The output will look like:

(Q)    flux=1.50273 (net=26, t_obs=5.767 s)

Residence time (empirical vs theoretical):
 state 0: emp=0.0835453 s, theo=0.0833333 s
 state 1: emp=0.0669106 s, theo=0.0666667 s
 state 2: emp=0.0248728 s, theo=0.025 s

As a sanity check, for a two-state system the mean lifetime in a state is $1/(k_f + k_b)$; in the code above I estimate the mean lifetime from the simulated trajectory and compare it to the theoretical value. They agree!

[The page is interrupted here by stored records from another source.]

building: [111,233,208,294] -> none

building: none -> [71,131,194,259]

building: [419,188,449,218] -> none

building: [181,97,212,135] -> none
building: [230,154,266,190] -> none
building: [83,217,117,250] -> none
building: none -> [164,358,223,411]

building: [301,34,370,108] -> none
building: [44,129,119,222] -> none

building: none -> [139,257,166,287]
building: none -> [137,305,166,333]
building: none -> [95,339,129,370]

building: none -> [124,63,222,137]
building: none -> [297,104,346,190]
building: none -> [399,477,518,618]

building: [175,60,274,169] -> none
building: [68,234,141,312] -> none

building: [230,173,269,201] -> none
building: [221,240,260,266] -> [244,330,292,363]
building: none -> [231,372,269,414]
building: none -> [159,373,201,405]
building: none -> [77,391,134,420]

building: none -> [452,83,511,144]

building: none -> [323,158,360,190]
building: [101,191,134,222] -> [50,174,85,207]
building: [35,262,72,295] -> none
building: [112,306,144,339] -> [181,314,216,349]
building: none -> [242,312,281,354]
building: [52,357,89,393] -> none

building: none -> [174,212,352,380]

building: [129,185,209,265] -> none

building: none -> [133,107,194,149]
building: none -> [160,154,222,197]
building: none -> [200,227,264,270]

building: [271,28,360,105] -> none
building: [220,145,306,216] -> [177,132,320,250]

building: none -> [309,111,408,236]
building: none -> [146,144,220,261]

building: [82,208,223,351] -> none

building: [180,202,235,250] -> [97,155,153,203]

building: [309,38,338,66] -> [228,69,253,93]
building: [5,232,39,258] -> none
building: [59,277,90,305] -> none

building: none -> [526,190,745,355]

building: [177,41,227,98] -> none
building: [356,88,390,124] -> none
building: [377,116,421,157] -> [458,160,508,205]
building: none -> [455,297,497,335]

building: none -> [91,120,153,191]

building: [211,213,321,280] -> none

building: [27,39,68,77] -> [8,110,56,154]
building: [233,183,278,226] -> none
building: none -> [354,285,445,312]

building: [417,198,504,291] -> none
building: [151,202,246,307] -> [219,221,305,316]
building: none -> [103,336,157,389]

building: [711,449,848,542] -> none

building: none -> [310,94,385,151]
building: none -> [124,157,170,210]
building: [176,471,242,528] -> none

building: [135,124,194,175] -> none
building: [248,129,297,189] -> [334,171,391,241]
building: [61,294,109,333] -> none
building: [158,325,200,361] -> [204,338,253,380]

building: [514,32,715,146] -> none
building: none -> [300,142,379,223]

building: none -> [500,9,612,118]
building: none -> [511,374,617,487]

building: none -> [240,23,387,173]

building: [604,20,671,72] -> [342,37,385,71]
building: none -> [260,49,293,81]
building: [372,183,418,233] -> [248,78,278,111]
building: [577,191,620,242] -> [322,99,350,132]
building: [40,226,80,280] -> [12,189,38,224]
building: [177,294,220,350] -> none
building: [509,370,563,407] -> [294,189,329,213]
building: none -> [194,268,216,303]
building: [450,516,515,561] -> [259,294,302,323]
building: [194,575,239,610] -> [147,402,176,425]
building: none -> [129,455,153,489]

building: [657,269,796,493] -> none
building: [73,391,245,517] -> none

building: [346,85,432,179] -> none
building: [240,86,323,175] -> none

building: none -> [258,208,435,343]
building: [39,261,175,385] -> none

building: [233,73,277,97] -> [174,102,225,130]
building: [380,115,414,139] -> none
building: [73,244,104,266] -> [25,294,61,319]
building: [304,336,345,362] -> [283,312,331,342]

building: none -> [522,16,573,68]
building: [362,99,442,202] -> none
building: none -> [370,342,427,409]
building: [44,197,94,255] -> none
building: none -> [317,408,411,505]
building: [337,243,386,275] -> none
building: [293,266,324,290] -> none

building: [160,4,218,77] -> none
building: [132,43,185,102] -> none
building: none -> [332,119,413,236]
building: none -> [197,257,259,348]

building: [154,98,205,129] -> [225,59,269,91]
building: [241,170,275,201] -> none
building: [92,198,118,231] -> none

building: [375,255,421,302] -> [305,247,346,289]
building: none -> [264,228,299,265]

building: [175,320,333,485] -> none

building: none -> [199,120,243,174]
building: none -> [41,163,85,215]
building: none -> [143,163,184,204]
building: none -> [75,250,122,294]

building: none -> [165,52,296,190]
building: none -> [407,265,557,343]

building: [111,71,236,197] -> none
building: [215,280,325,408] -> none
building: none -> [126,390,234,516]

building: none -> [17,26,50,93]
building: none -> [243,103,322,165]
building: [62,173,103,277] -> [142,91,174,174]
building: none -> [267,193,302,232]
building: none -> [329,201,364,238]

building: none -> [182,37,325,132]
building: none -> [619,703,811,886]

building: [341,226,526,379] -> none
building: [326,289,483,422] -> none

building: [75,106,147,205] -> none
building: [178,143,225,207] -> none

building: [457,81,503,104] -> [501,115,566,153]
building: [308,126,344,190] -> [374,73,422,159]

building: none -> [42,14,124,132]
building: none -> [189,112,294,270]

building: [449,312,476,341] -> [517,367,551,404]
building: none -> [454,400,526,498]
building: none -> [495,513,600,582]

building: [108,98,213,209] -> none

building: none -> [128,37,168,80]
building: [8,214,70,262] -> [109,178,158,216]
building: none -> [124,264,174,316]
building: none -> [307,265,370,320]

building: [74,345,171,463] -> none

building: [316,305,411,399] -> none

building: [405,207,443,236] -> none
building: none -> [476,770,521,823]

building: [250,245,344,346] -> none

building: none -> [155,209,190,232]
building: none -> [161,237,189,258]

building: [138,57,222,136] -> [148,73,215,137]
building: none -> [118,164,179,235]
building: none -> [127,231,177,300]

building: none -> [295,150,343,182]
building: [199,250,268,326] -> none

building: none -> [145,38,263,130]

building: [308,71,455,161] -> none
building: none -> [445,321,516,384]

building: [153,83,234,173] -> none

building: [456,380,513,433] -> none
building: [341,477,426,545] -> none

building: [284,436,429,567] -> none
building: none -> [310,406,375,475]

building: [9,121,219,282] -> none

Trajectory plot (saved by the code above):

Gillespie SSA trajectory

Next steps

This tutorial provides a quick example of stochastic simulation using the Gillespie algorithm. These methods are widely used in biophysical modeling (ion channels and chemical reaction networks…) and deserve deeper treatment in a dedicated tutorial. One natural next step is to analyze the forward/backward switching in the trajectory as a noisy time series, for example by computing its power spectrum via a Fourier transform.